According to the agency's confidential report, it had asked the German authorities in at least 26 cases to notify them of deficient action plans. Apparently, 10 of them pertain to high-priority items. The report however did not state what the concerns were.
Germany's response
According to WSJ, German police and airport officials had earlier this month asked for a review of how security checks were handled after the Cologne-Bonn Airport failed an audit by the EU security inspects this year. Last week, the airport's officials admitted that it had mistakenly released elements of an emergency response plan on the internet. The airport insists that the document did not contain sensitive information but it did withdraw it quickly.

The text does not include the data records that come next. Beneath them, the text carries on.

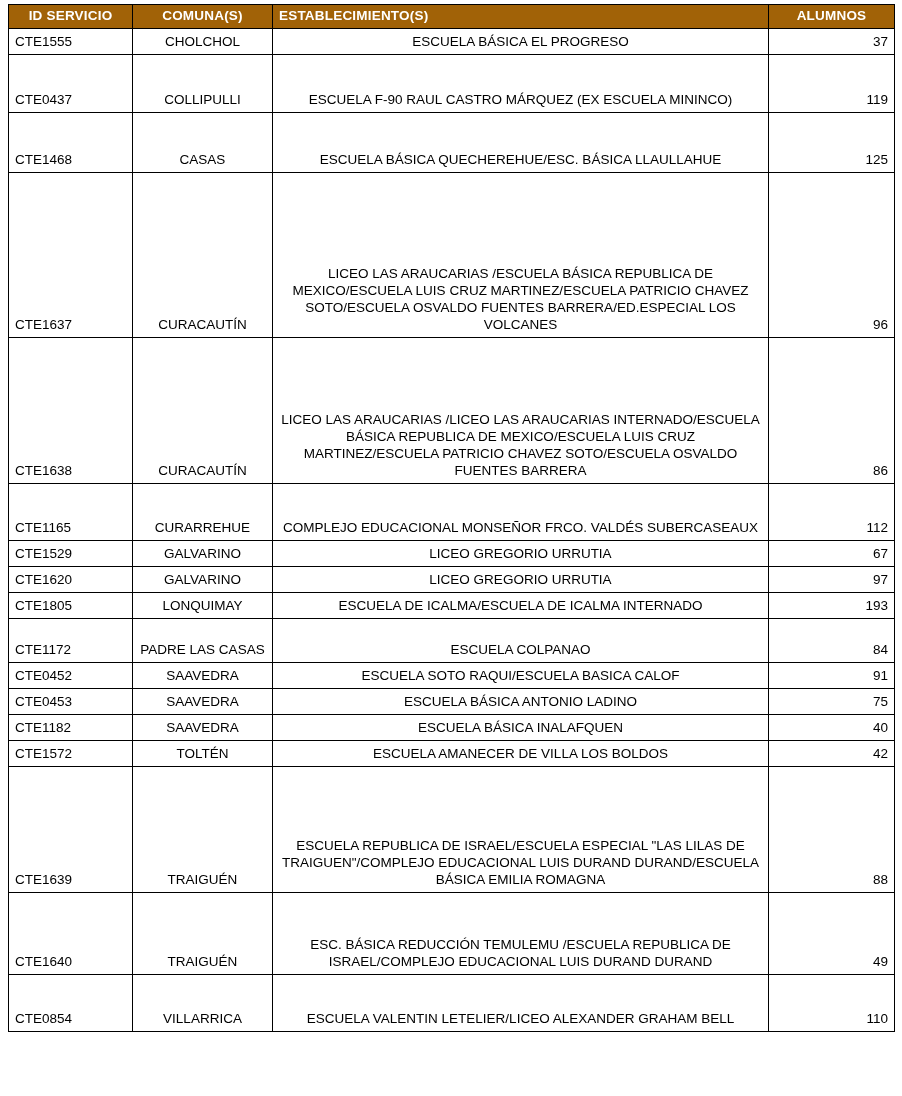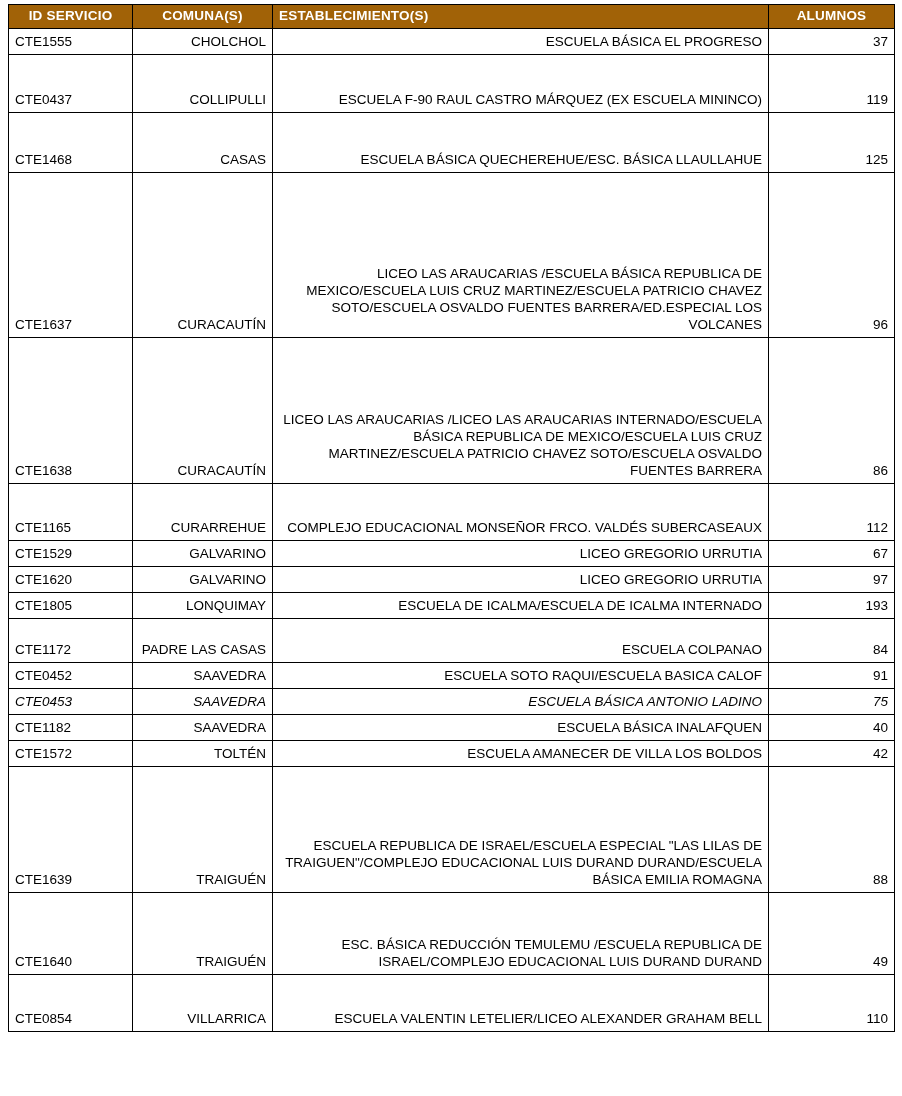--- a/index.html
+++ b/index.html
@@ -50,7 +50,7 @@
   col.c-alumnos { width: 126px; }
 
   td.c-id     { text-align: left; }
-  td.c-comuna { text-align: right; }
+  td.c-comuna { text-align: center; }
   td.c-estab  { text-align: right; }
   td.c-alumnos{ text-align: right; padding-right: 8px; }
 </style>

Germany's police union has even gone to the extent of urging the government to retake control of airline-passenger screening, which has been mostly outsourced to private security firms. Industry sources told WSJ that the problem stemmed partly from long-running understaffing at the Luftfahrtbundesamt.
The official said that posts have frequently been handed to staff from ministries being downsized. This has resulted in inexperienced personnel being put in charge of aviation oversight. However, Sebastian Dreyer, the head of security at the trade group German Aviation Association said that Luftfahrtbundesamt had remedied the situation was providing effective oversight.
"The security controls conducted in Germany at airports and by the airlines easily meet European standards," he told WSJ. According to an industry official, a new law to address the concerns by the agency was passed by parliament in April and that a new law on aviation security could possibly be adopted by the end of the year.